Video 3: 4Pi-SMSN images of mEos3.2-PrgH, mEos3.2-SpaO, and SipD-AF647

Visualization and characterization of individual type III protein secretion machines in live bacteria. Yongdeng Zhang, María Lara-Tejero, Jörg Bewersdorf, and Jorge E. Galán. PNAS. 2017 May 22. doi:10.1073/pnas.1705823114.


Typhoid toxin: a window into the unique biology of Salmonella Typhi

Unlike most Salmonella enterica serovars, which cause self limiting gastroenteritis (i. e. “food poisoning”) and can infect a broad range of hosts, Salmonella enterica serovar Typhi (S. Typhi), is a unique human pathogen that causes “typhoid fever”, a life threatening systemic disease that kills more than 200,000 people every year.
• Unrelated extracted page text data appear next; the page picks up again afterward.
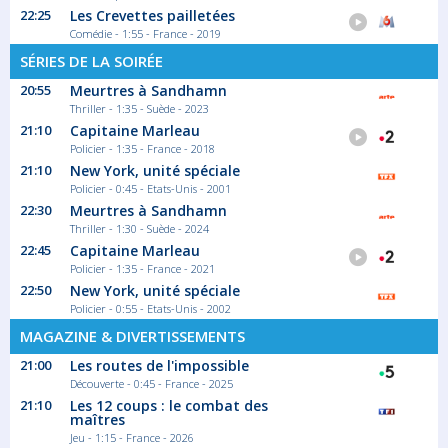
Saison 18 épisode 3
22:25
Les Crevettes pailletées
Une voie ferrée perdue en pleine jungle,
Comédie - 1:55 - France - 2019
des...
Série documentaire Découverte
SÉRIES DE LA SOIRÉE
20:55
Meurtres à Sandhamn
Thriller - 1:35 - Suède - 2023
23:35
21:10
Capitaine Marleau
C dans l'air
Policier - 1:35 - France - 2018
21:10
New York, unité spéciale
Myriam Encaoua invite des spécialistes
Policier - 0:45 - Etats-Unis - 2001
pour...
22:30
Meurtres à Sandhamn
Magazine Actualité
Thriller - 1:30 - Suède - 2024
22:45
Capitaine Marleau
Policier - 1:35 - France - 2021
00:40
22:50
New York, unité spéciale
La p'tite librairie
Policier - 0:55 - Etats-Unis - 2002
François Busnel propose chaque jour de...
MAGAZINE & DIVERTISSEMENTS
Magazine Littéraire
21:00
Les routes de l'impossible
Découverte - 0:45 - France - 2025
21:10
Les 12 coups : le combat des
maîtres
00:45
Jeu - 1:15 - France - 2026
Échappées belles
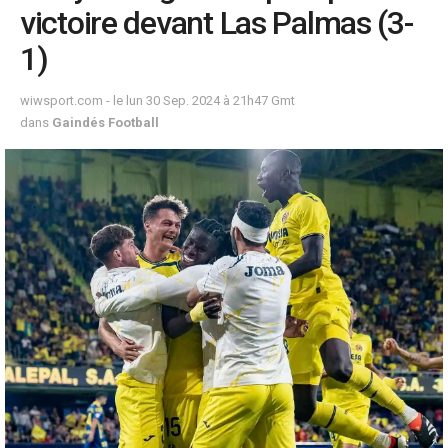
victoire devant Las Palmas (3-
1)
wiwsport.com - le lun 30 Sep. 2024 à 21h47 Gmt
dans
Gaindés Football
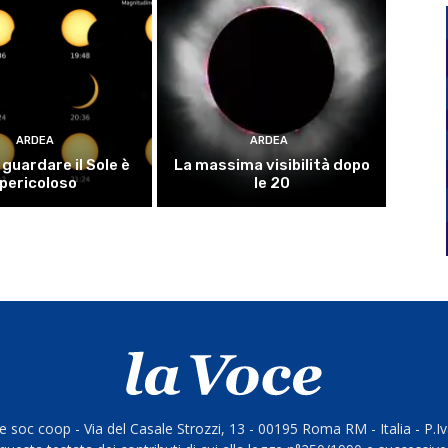
ARDEA
ARDEA
guardare il Sole è
La massima visibilità dopo
pericoloso
le 20
 soc coop - Via del Casale Strozzi, 13 - 00195 Roma RM - Italia - P.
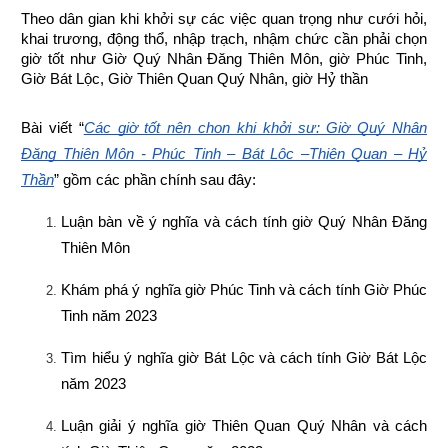
Theo dân gian khi khởi sự các việc quan trọng như cưới hỏi, 
khai trương, động thổ, nhập trạch, nhậm chức cần phải chọn 
giờ tốt như Giờ Quý Nhân Đăng Thiên Môn, giờ Phúc Tinh, 
Giờ Bát Lộc, Giờ Thiên Quan Quý Nhân, giờ Hỷ thần
Bài viết “
Các giờ tốt nên chọn khi khởi sự: Giờ Quý Nhân 
Đăng Thiên Môn - Phúc Tinh – Bát Lộc –Thiên Quan – Hỷ 
Thần
” gồm các phần chính sau đây:
Luận bàn về ý nghĩa và cách tính giờ Quý Nhân Đăng 
Thiên Môn
Khám phá ý nghĩa giờ Phúc Tinh và cách tính Giờ Phúc 
Tinh năm 2023
Tìm hiểu ý nghĩa giờ Bát Lộc và cách tính Giờ Bát Lộc 
năm 2023
Luận giải ý nghĩa giờ Thiên Quan Quý Nhân và cách 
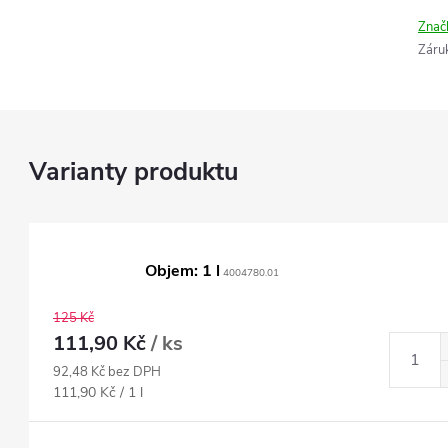
Znač
Záru
Objem: 1 l
4004780.01
125 Kč
111,90 Kč
/ ks
92,48 Kč bez DPH
Měrná
111,90 Kč / 1 l
cena:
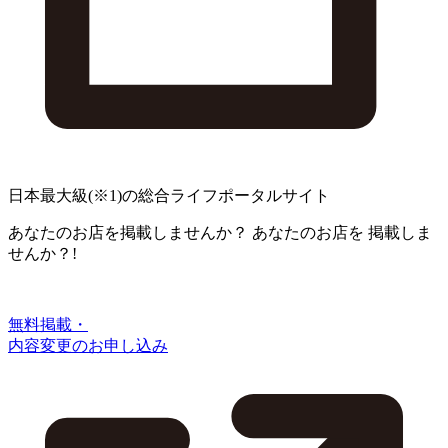
日本最大級
(※1)
の総合ライフポータルサイト
あなたのお店を掲載しませんか？
あなたのお店を
掲載しま
せんか？!
無料掲載・
内容変更のお申し込み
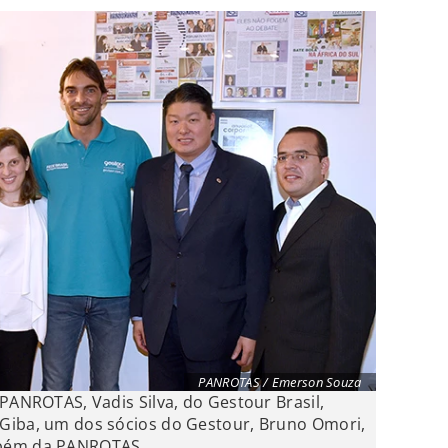
PANROTAS / Emerson Souza
PANROTAS, Vadis Silva, do Gestour Brasil,
Giba, um dos sócios do Gestour, Bruno Omori,
mbém da PANROTAS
We are interested in defining the unique features that make this pathogen so lethal. One of the specific areas of emphasis is the study of “typhoid toxin”, a unique A2B5 toxin present in S. Typhi and the related serovar Paratyphi,  which can also cause typhoid fever (Fig. 3). S. Typhi produces typhoid toxin only within mammalian cells. After its production and secretion from the bacteria, the toxin is transported to the extracellular environment by a unique mechanism that involves vesicle carrier intermediates. Systemic administration of the toxin to experimental animals can, by itself, reproduce many of the life-threatening symptoms of typhoid fever. We are interested in defining the mechanisms by which the toxin is produced at the appropriate place, transported out of the bacteria and out of the infected cells, as well as the mechanisms by which it causes typhoid fever. We are also interested in defining in molecular detail the mechanisms that restrict S. Typhi replication in non-permissive hosts with the ultimate goal of defining novel mechanisms of pathogen control by the innate immune system.

Fig. 3. Atomic structure of typhoid toxin.


Campylobacter jejuni: decoding strategies to compete against the intestinal microbiota 

Campylobacter jejuni can colonize the intestinal track of many animals, particularly birds, without causing disease. Occasionally, however, C. jejuni can replicate within the human gut and cause serious illness. We are interested in defining the mechanisms by which the host’s intestinal microbiota can restrict C. jejuni replication in the gut and how C. jejuni can occasionally overcome this restriction barrier and cause disease. We make use of animal models, genomic and bacterial genetic approaches to identify factors involved in this complex interaction. The ultimate goal is to understand the mechanisms by which the host intestinal microbiota restricts the replication of an intestinal pathogen, which could lead to novel prevention strategies against food-borne infections.